**Extract provided**:

All _p_values have been multiplied by 3, and now the estimated difference between treatments B and C is not significant anymore, when we have controlled the family-wise error rate.

All good now?

I have asked myself before - if you are going to do the Bonferroni-correction anyway, why do the ANOVA at all? Why not go straight to the Bonferroni-corrected t-tests? (The answer to this rhetorical question is of course that you should go straight to the Bonferroni-corrected t-tests of your linear model) I have until recently espoused the procedure myself that for oneway ANOVAs, you should not correct the post-hoc tests, as long as you only performed those if you could reject the null model (no difference between any conditions) based on the F-value. This was based on the reasoning that this would control the error rate at \(\alpha\)=0.05, because you would only do the post-hoc testing when the null model could be rejected at \(\alpha\)=0.05

However, I have recently learnt that this only amounts to weak control of the family-wise error rate (controlling the rate at which you reject all true null hypotheses), whereas what many strive for (as implicitly revealed by their Bonferroni-correction) for strong control of the family-wise error rate[4] (controlling the rate at which you reject any true null hypothesis)

What I will argue using a simulation approach is that the doing the ANOVA first and Bonferroni-correction afterwards actually does harm to your power, i.e. it controls the family-wise error rate too conservatively.

Simulation function

The idea of the function is that we similarly to before run a oneway ANOVA with three levels, but this time, we make sure there is no True effect. (the measurements for the three treatments are all drawn from a normal distribution with \(\mu=0\) and \(\sigma=1\)). To obtain an estimate of the long-term error rate, we run the test “many” times and count the number of falsely rejected null hypotheses, global (F) and local (t)

# prints the Type-1 error rates for different levels of F.alpha and t.alpha
# three levels are hardcoded are the present
simulate.oneway <- function(n.tests, n.obs, F.alpha, t.alpha, correction,
                            do.ANOVA=TRUE)
{
    print(paste('Parameters: n.tests:', n.tests, '; n.obs:', n.obs,
                '; F.alpha:', F.alpha,
                '; t.alpha:', t.alpha,
                '; correction:', correction,
                '; do.ANOVA:', do.ANOVA))
    hypothesis.matrix <- matrix(data=0, nrow=3, ncol=3)
    hypothesis.matrix[1, c(1, 2)] <- c(1, -1)
    hypothesis.matrix[2, c(1, 3)] <- c(1, -1)
    hypothesis.matrix[3, c(2, 3)] <- c(1, -1)
    
    false.positives.F <- 0
    false.positives.t <- 0
    for(test.index in 1:n.tests)
    {
        if(test.index %% (n.tests / 10) == 0)
        {
            print(paste(test.index, 'of', n.tests,
                        'simulations run'))

**Dataset excerpt**:
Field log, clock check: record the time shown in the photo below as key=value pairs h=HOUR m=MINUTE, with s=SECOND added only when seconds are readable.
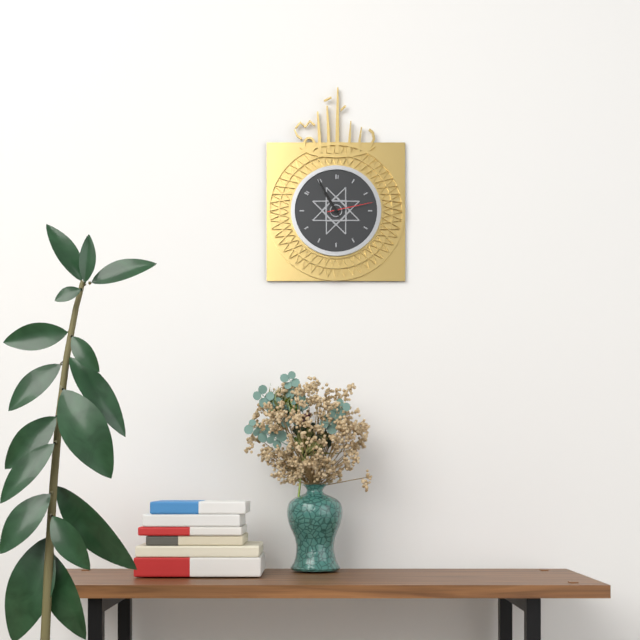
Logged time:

**Set task 1**:
List every parameter that the simulate.oneway function takes in the ANOVA extract.
**Set task 2**:
Translate this sentence from the ANOVA extract into German: "Why not go straight to the Bonferroni-corrected t-tests?"
**Set task 3**:
From the ANOVA extract, duplicate the part that opens with the words containing "hypothesis.matrix[2, c(1, 3)]" and closes with "for(test.index in 1:n.tests)".

**Written answer 1**:
n.tests
n.obs
F.alpha
t.alpha
correction
do.ANOVA

**Written answer 2**:
Warum nicht direkt zu den Bonferroni-korrigierten t-Tests übergehen?

**Written answer 3**:
hypothesis.matrix[2, c(1, 3)] <- c(1, -1)
    hypothesis.matrix[3, c(2, 3)] <- c(1, -1)
    
    false.positives.F <- 0
    false.positives.t <- 0
    for(test.index in 1:n.tests)